Вскоре у нас у всех (включая Левушку Бакста, который позже нарисовал с Зинаиды Николаевны очень схожий портрет) установились самые дружественные отношения с Мережковскими. Это дошло даже до того, что, когда весной мы, молодые Бенуа, стали себе искать дачу, то наш выбор пал на большущий каменный дом с башней, стоявший у самой дороги из Ораниенбаума в Ижору, — и это только потому, что Мережковские уже успели себе снять неподалеку дачу в Колонии. Однако из этого ничего не вышло. Сестра Катя не пожелала селиться так далеко от Ораниенбаума, от лавок, от железной дороги, да кроме того ей едва ли могло нравиться столь близкое соседство с Мережковскими, что наверное привело бы к особенно частым приемам и соответствующим расходам.

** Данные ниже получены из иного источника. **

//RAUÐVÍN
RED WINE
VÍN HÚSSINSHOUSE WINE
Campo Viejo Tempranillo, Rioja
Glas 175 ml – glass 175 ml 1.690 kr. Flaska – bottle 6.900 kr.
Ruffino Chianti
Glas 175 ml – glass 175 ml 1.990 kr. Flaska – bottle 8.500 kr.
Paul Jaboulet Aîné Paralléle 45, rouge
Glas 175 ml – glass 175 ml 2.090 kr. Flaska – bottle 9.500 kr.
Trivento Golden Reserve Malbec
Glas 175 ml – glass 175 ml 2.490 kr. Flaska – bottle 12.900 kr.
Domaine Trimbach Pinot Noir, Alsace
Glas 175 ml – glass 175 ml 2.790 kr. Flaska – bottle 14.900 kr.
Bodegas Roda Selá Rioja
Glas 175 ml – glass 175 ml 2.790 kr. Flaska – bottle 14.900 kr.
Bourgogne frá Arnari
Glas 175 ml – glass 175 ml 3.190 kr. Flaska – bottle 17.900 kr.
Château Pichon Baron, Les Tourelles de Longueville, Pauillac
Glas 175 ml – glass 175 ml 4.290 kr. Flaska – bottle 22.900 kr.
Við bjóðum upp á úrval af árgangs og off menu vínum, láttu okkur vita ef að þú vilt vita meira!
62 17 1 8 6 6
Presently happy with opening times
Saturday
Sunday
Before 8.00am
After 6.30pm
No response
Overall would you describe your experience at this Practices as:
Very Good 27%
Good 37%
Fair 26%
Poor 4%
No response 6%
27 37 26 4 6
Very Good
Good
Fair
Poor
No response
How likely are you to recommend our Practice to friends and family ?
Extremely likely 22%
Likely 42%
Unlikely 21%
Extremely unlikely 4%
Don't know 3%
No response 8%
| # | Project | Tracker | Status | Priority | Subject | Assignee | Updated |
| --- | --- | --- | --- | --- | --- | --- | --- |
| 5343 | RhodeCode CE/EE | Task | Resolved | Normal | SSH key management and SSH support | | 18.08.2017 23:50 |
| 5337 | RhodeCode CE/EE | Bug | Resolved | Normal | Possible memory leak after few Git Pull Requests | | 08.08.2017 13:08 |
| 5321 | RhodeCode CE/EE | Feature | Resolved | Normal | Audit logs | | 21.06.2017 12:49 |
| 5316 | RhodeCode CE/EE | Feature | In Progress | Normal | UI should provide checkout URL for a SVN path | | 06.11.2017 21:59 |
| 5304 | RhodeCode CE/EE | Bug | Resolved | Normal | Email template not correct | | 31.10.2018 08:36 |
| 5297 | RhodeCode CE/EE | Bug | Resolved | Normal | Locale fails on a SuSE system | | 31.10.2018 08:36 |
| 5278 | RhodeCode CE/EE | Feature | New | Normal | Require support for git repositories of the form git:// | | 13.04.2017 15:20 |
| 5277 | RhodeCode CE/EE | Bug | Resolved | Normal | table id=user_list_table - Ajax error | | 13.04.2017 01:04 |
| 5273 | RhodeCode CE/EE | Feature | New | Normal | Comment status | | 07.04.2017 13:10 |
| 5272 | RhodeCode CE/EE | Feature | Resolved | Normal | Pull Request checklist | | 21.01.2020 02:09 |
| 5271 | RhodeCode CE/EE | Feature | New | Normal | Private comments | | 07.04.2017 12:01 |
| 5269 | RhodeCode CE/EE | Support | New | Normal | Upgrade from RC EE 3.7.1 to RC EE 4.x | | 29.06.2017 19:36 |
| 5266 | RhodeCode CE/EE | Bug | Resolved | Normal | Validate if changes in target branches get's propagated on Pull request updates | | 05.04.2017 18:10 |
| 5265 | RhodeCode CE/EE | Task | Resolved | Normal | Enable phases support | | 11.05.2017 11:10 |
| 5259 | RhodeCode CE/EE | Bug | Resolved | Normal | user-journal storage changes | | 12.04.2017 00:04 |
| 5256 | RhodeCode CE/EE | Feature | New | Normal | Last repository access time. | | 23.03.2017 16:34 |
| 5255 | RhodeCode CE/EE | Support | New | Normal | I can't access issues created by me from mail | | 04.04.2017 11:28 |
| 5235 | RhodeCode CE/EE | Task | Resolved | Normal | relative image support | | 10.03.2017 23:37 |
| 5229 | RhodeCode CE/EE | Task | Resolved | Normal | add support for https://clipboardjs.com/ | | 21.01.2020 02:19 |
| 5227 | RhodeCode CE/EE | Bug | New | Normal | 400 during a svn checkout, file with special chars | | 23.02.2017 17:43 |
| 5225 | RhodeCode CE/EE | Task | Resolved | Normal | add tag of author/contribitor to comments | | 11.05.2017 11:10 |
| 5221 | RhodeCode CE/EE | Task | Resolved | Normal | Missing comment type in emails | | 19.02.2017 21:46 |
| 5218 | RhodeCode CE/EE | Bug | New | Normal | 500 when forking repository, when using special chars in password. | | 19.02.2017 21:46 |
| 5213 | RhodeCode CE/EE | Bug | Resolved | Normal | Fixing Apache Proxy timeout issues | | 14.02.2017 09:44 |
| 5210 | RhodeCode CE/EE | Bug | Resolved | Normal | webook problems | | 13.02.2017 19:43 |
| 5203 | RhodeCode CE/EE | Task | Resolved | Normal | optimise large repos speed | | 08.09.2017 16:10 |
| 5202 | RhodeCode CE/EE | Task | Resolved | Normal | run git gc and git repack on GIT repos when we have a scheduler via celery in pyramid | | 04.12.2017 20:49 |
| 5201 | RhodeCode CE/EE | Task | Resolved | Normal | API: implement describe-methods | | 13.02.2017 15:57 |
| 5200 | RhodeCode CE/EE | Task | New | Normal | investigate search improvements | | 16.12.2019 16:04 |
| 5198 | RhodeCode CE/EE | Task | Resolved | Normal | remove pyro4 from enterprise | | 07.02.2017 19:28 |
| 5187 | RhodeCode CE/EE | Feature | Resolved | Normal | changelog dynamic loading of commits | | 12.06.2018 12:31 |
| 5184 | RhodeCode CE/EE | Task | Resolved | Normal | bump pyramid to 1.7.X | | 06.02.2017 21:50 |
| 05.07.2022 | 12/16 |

Что же касается до Репина, то в другой части своих воспоминаний я уже говорил о том престиже, которым пользовался в нашей компании, и особенно у меня, наш неоспоримо великий художник; напомню, что я лично познакомился с Репиным в 1885 году, когда он писал портрет моей belle-soeur Марии Карловны, однако только с 1890 года я стал бывать у него на дому, усердно посещая вечерние сборища (кажется, по четвергам), происходившие сначала в его квартире у Калинкина моста, — позже (с 1894 года) в казенной квартире в верхнем этаже здания Академии художеств, куда Репины переселились с момента назначения Ильи Ефимовича профессором-руководителем возобновленного Высшего Художественного училища. Запомнились те оживленные споры, что происходили здесь за очень длинным столом, уставленным закусками, среди обширной, но совершенно голой, типично казенной столовой. Особенной яростью и едкостью отличался при этом Владимир Маковский, которого я тогда невзлюбил за его косные, уже очень откровенно высказываемые филистерские взгляды. Напротив, в самом Репине я всегда находил самый пламенный отклик на многие тогдашние мои увлечения. Так, Илья Ефимович не только вторил моему восторгу перед Беклином, но даже заявил как-то (к великому негодованию своих товарищей — убежденных позитивистов и «направленцев», веровавших в исключительное благо одного только реализма), что он считает Беклина за величайшего из художников нашего времени. Это увлечение Репина Беклином затем так же прошло, как и его многие другие.